Un peu avant midi, la cloche sonna le déjeuner. Il fallait se håter, car de toutes parts, de Cambo, d'Ustaritz, de Bayonne, les invités ne tarderaient pas à arriver pour les fiançailles. Le dernier coup tintait encore lorsque Espérance entra, escortée du colonel.
- Où donc est miss Bethsabée ? demanda Pierre.
- Elle a la migraine, répliqua mademoiselle Jordan, un peu embarrassée.
- Hum ! Une migraine de kiosque !
Madame Cambry fit les présentations en règle.
Le colonel eut un petit grognement en retrouvant Jean de Born; mais il devait s'humaniser bien vite. Seule, Espérance restait triste. Elle sourit à peine en entendant un paradoxe que développait M. de Born avec un certain aplomb.
- Comment ! lui demandait Thérèse, vous osez soutenir que la nature est une invention bête !
- Certainement, madame. Je suis franc, moi. Je dis tout haut ce que les autres pensent tout bas. La nature, la campagne... C'est insupportable ! On marche dans une allée ? Immédiatement, on avale une foule d'insectes invisibles à l'œil nu. On s'asseoit sur l'herbe ? Bon. On attrape un rhumatisme. On veut contempler un beau crépuscule, spectacle généralement vanté par messieurs les paysagistes ? Aussitôt, une voix amie vous crie prudemment : "Prenez garde au serein !". Si j'aime la chaleur, et que je sorte à midi : "Vous allez avoir la migraine !" Si j'aime la fraicheur et que je sorte à neuf heures du soir : "Fuyez l'humidité !". Comme la campagne est ridicule à côté du bitume qui ne salit pas les pieds, des arbres en zinc où il n'y a pas d'insectes, et de la lumière électrique qui ne donne jamais de coups de soleil !
- Ma foi, dit gaiement M. Cambry, c'est la première fois qu'on ose affirmer si carrément que la campagne est haïssable.
- Aussi haïssable qu'Auguste ! appuya le colonel de sa voix cassante.
- Par grâce, monsieur Cambry, s'écria Jean, ce qu'est-ce que c'est qu'Auguste, neveu bizarre dontre lequel M. Mornier nourrit une haine si farouche ?
- Taisez-vous, Cambry, répliqua le vieillard, C'est moi qui vais répondre. Figurez-vous, mоnsieur, qu'Auguste me dorlotait, me flattait, m'enguirlandait : "Mon bon oncle, combien je suis heureux que vous demeuriez avec moi", "Mon bon oncle, je veux entourer vos vieux jours de tendresse et de respect !"... Ah ! Il s'en souciait bien de mes vieux jours ! Il me racontait qu'il lui fallait un gros capital pour se marier richement. Bref, j'ai été assez bête pour faire à ce garçon, moyennant une rente, la donation entre-vifs de tous mes biens, meubles et immeubles. Et le lendemain...

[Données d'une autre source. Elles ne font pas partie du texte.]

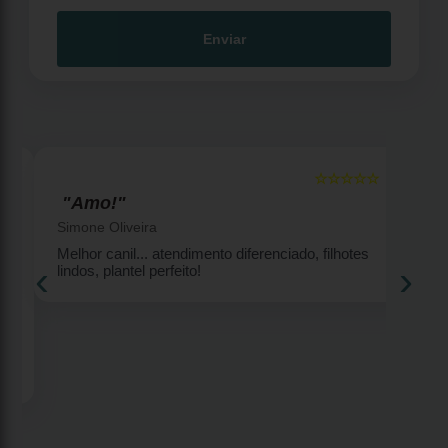
Enviar
☆☆☆☆☆
5
5
"Amo!"
Simone Oliveira
Melhor canil... atendimento diferenciado, filhotes
‹
›
lindos, plantel perfeito!
2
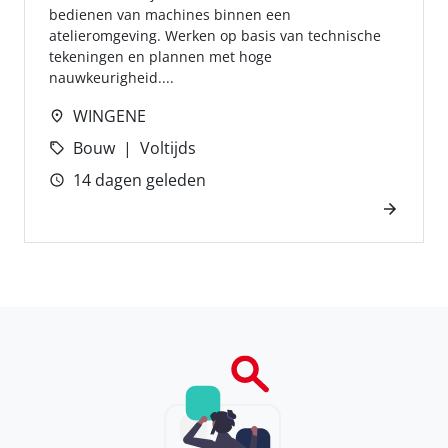
bedienen van machines binnen een
atelieromgeving. Werken op basis van technische
tekeningen en plannen met hoge
nauwkeurigheid....
WINGENE
Bouw
Voltijds
14 dagen geleden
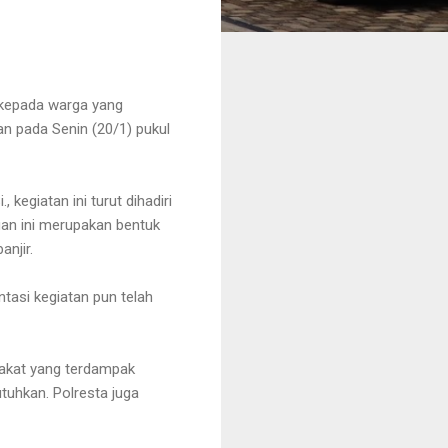
 kepada warga yang
n pada Senin (20/1) pukul
kegiatan ini turut dihadiri
uan ini merupakan bentuk
njir.
tasi kegiatan pun telah
akat yang terdampak
tuhkan. Polresta juga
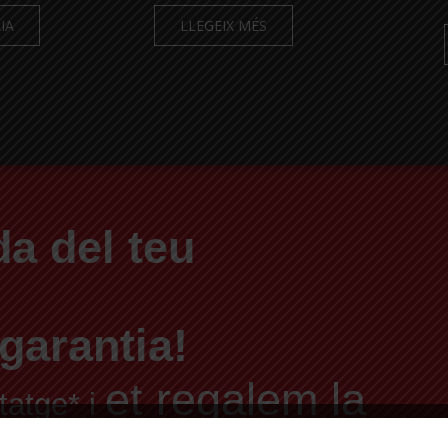
IA
LLEGEIX MÉS
a del teu
garantia!
et regalem la
tatge* i
abilitat i el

- Le lendemain, on s'est fâché avec vous ? Mais c'est la vie, cela.
- Mon dernier parent qui me chasse de chez lui !... Et je l'aimais, cet Auguste... Oui, je l'aimais comme un fils ! Quand on n'est plus qu'une vieille culotte de peau, on n'accepte pas aisément l'idée de mourir seul, tout seul, comme un chien. Moquez-vous de moi, si vous voulez. Je suis malheureux. Oh ! Bien malheureux, allez !
Il pleurait presque. Sur ce visage parcheminé par le temps, et tanné par les nuits de bivacs, on lisait une douleur vraie. Et l'émotion des vieillards est plus remuante que celle des homme mûrs, parce qu'elle est plus rare. Jean eut le remords de toutes ses plaisanteries passées. Il tendit la main à M. Mornier :
- Pardonnez-moi, monsieur. Vous avez été dupė ? Vous avez souffert ? Eh ! Mon Dieu, c'est un peu le lot de tout le monde, ici-bas.
Le déjeuner s'achevait. Pierre Cambry vint à Jean.
- Notre ami se trompe, dit-il. Son neveu n'est qu'un imbécile. C'est sa sœur, la mère d'Auguste, qui est coupable de tout. Imaginez-vous que le colonel tremble comme une feuille devant elle. Si jamais vous rencontrez madame veuve Euphémie Dortet, étudiez-la; elle en vaut la peine. C'est un type très curieux. D'ailleurs, quoi de plus intéressant pour un Parisien que les mœurs de province ? Vous assisterez tout à l'heure à notre fète. Regardez de vos deux yeux, écoutez de vos deux oreilles. Vous ne vous plaindrez pas de voir et d'entendre.